Transparency: Study Claims Obama Cabinet Ignored 19 in 20 Disclosure Laws

Transparency: Study Claims Obama Cabinet Ignored 19 in 20 Disclosure Laws

President Barack Obama campaigned in 2008 on a promise to make his administration the most transparent administration ever, but a recent Bloomberg News survey found that 19 out of 20 cabinet-level agencies failed to obey the law to disclose the cost of travel by its top officials. In addition, just eight of the 57 federal agencies met the news organization’s request within the 20-day time period required by law. 

This is yet another example of an Obama promise, as Daniel Metcalfe, the director of the Department of Justice’s office monitoring the government’s compliance with FOIA requests from 1981 to 2007, said, being more “talk the talk” than “walk the walk.” 

According to Bloomberg News, its reporters designed the survey in part to “gauge the timeliness of the response, which Attorney General Eric Holder called ‘an essential component of transparency'” in a March 2009 memo. 

By law, departments must respond to FOIA requests “within 20 working days, ask for a 10-day extension, or offer a timetable for the release of the information.” Bloomberg reporters filed the FOIA requests in June of 2012 seeking records concerning travel expenses of top officials from all of the departments for fiscal year 2011. 

Top cabinet officials whose travel expenses were not disclosed include: Transportation Secretary Ray LaHood, Energy Secretary Steven Chu, Environmental Protection Agency Administrator Lisa Jackson, Homeland Security chief Janet Napolitano, U.S. Ambassador to the United Nations Susan Rice, Secretary of State Hillary Clinton, Attorney General Eric Holder, Health and Human Services Secretary Kathleen Sebelius.

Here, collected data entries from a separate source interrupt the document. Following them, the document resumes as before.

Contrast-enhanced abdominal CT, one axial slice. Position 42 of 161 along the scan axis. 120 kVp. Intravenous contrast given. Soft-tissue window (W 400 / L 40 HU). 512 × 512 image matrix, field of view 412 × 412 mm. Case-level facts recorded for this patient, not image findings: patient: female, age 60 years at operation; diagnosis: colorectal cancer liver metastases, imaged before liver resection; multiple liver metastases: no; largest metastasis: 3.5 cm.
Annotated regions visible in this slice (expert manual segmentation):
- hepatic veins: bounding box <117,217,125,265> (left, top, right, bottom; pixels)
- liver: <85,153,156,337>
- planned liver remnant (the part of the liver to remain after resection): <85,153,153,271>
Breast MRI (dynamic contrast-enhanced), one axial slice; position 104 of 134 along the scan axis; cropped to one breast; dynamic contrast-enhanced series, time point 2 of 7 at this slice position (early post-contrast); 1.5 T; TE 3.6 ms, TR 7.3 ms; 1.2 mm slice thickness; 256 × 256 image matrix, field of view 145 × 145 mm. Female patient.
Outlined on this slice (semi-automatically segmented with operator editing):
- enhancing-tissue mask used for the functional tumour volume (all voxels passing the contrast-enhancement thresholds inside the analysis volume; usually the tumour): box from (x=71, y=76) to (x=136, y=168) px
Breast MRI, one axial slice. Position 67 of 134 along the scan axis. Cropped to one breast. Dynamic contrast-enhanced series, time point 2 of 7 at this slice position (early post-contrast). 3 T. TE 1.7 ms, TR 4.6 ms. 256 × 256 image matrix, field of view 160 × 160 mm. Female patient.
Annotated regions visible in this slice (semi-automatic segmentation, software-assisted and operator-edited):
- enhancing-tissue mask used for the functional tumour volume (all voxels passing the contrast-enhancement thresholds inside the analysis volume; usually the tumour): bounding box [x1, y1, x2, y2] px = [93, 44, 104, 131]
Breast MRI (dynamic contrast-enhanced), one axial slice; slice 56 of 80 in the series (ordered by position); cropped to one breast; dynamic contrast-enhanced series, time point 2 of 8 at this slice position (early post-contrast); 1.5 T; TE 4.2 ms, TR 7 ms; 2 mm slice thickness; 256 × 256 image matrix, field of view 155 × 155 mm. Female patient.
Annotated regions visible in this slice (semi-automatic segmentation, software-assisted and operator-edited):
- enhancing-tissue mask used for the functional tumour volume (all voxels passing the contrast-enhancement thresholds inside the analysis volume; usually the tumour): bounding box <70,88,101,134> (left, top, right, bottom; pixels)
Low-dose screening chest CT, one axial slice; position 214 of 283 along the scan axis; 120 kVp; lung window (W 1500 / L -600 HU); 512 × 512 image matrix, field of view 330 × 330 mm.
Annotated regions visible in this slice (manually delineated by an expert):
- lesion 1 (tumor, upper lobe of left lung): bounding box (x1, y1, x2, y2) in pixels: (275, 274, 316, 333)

“It’s ironic that the demands in the presidential campaign for Mitt Romney’s tax returns are unrelenting, but when it comes time to release the schedules for senior appointees there’s the same denial of access,” remarked Paul Light, a New York University professor who studies the federal bureaucracy.

According to Bloomberg’s record and study, agencies like the Government Services Administration, which spent over $800,000 on a taxpayer-funded Las Vegas junket in which administrators and officials bragged on video about how they wasted taxpayer dollars, “almost tripled its expenditures for conferences from 2005 to 2010.”

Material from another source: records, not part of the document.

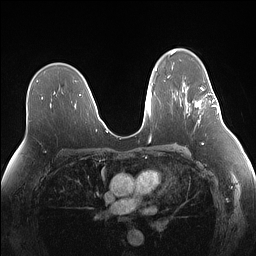
Breast MRI (dynamic contrast-enhanced), one axial slice; slice 91 of 160 in the series (ordered by position); dynamic contrast-enhanced series, time point 2 of 7 at this slice position (early post-contrast); 1.5 T; TE 1.4 ms, TR 5 ms; 1.1 mm slice thickness; 256 × 256 image matrix. Female patient.
Outlined on this slice (semi-automatically segmented with operator editing):
- enhancing-tissue mask used for the functional tumour volume (all voxels passing the contrast-enhancement thresholds inside the analysis volume; usually the tumour): bounding box (x1, y1, x2, y2) in pixels: (194, 84, 219, 123)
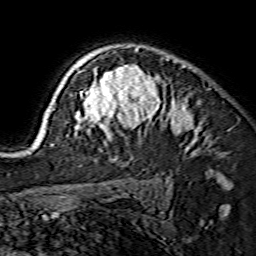
Breast MRI (dynamic contrast-enhanced), one axial slice; slice 108 of 134 in the series (ordered by position); cropped to one breast; dynamic contrast-enhanced series, time point 2 of 7 at this slice position (early post-contrast); 1.5 T; TE 3.6 ms, TR 7.3 ms; 1.2 mm slice thickness; 256 × 256 image matrix, field of view 135 × 135 mm. Female patient.
Structures marked on this image (semi-automatic segmentation, software-assisted and operator-edited):
- enhancing-tissue mask used for the functional tumour volume (all voxels passing the contrast-enhancement thresholds inside the analysis volume; usually the tumour): box from (x=39, y=47) to (x=199, y=141) px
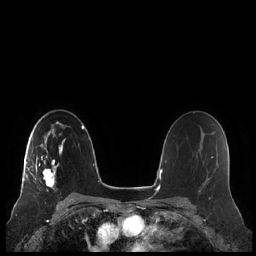
Breast MRI (dynamic contrast-enhanced), one axial slice. Position 140 of 248 along the scan axis. Dynamic contrast-enhanced series, time point 2 of 7 at this slice position (early post-contrast). 1.5 T. TE 1.9 ms, TR 4.1 ms. 0.8 mm slice thickness. 256 × 256 image matrix, field of view 340 × 340 mm. Female patient.
Outlined on this slice (semi-automatically segmented with operator editing):
- enhancing-tissue mask used for the functional tumour volume (all voxels passing the contrast-enhancement thresholds inside the analysis volume; usually the tumour): bounding box [x1, y1, x2, y2] px = [21, 135, 66, 192]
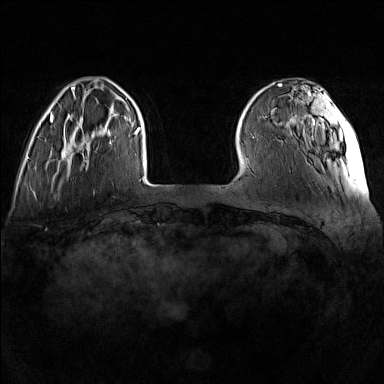
Breast MRI (dynamic contrast-enhanced), one axial slice. Slice 28 of 160 in the series (ordered by position). Dynamic contrast-enhanced series, time point 2 of 7 at this slice position (early post-contrast). 1.5 T. TE 1.8 ms, TR 5 ms. 384 × 384 image matrix, field of view 340 × 340 mm. Female patient.
Annotated regions visible in this slice (semi-automatic segmentation, software-assisted and operator-edited):
- enhancing-tissue mask used for the functional tumour volume (all voxels passing the contrast-enhancement thresholds inside the analysis volume; usually the tumour): bounding box <62,118,111,162> (left, top, right, bottom; pixels)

“Taxpayers paid $27.8 million for more than 200 overnight gatherings attended by at least 50 GSA employees over the five-year period,” according to the records.

Further, the report found the Obama administration has used more “exemptions to block the release of information.” In the first year of the Obama administration alone, there was a “50-percent jump” in exemptions from the last year of George W. Bush’s presidency. 

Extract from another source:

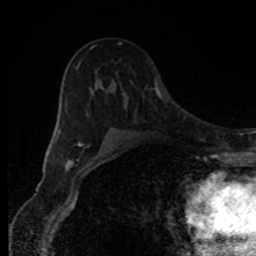
Breast MRI, one axial slice. Slice 54 of 80 in the series (ordered by position). Cropped to one breast. Dynamic contrast-enhanced series, time point 2 of 8 at this slice position (early post-contrast). 1.5 T. TE 4.2 ms, TR 7 ms. 2 mm slice thickness. 256 × 256 image matrix, field of view 150 × 150 mm. Female patient.
Structures marked on this image (semi-automatically segmented with operator editing):
- enhancing-tissue mask used for the functional tumour volume (all voxels passing the contrast-enhancement thresholds inside the analysis volume; usually the tumour): bounding box <75,42,121,153> (left, top, right, bottom; pixels)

Bloomberg News noted Secretary of the Treasury Timothy Geithner, Labor Hilda Solis, former Secretary of Commerce and Acting Secretary Gary Locke and Rebecca Black, U.S. Trade Representative Ron Kirk and Jacob Lew, the former director of the Office and Management and Budget who is now White House Chief of Staff, eventually disclosed their travel expenses, but none met the 2o-day deadline. 

Further, Eric Holder’s Justice Department, which monitors how agencies responds to FOIA requests, “has yet to release the travel details of top officials at three of its affiliated agencies: The Bureau of Alcohol, Tobacco, Firearms and Explosives, the Drug Enforcement Administration and the Federal Bureau of Investigation.” 

The head of the Justice Department’s Office of Information Policy said the “crush of work” made it difficult for the department to respond to FOIA requests in a timely manner.

Obama admitted at a Univision forum that he has realized he could not “change Washington from the inside,” and on the issue of transparency, Obama has not been able to change Washington like he promised to do in 2008.